Marshall described his Principles of Economics (1890) as “an attempt to present a modern version of old doctrines with the aid of new work, and with reference to the new problems of our age.” This description was, in many ways, an unfortunate introduction to that great work, which became the fountain-head for the tradition of neoclassicism. It was unfortunate because it obscured the time sequence of his own intellectual development. His work on the theory of value and distribution was practically completed in the years 1867-70, when he translated Mill’s version of Ricardo’s doctrines into mathematics.

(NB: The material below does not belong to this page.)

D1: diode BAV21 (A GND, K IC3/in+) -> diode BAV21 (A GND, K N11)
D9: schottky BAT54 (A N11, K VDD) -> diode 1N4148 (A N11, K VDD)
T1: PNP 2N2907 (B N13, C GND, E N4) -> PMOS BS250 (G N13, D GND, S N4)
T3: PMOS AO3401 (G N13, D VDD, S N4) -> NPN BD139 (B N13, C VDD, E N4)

In a letter written to J.B. Clark in 1908 Marshall noted: “Between 1870 and 1874 I developed the details of my theoretical position and I am not conscious of any perceptible change since the time Böhm-Bawerk and Wieser were still lads at school.”1 But the long delay before the publication of the Principles virtually denied Marshall’s claim to priority in the discovery of many economic truths associated with him.2 It was also unfortunate for a second reason: it reflected Marshall’s dissatisfaction with a book that was already the product of 20 years’

labor. He spent of much of the next 30 years making relatively minor changes and refinements in a work that went through eight editions during his lifetime, but which was essentially the same work he had laid out mentally no later than the 1870s and, certainly, no later than the publication of Jevons’s work.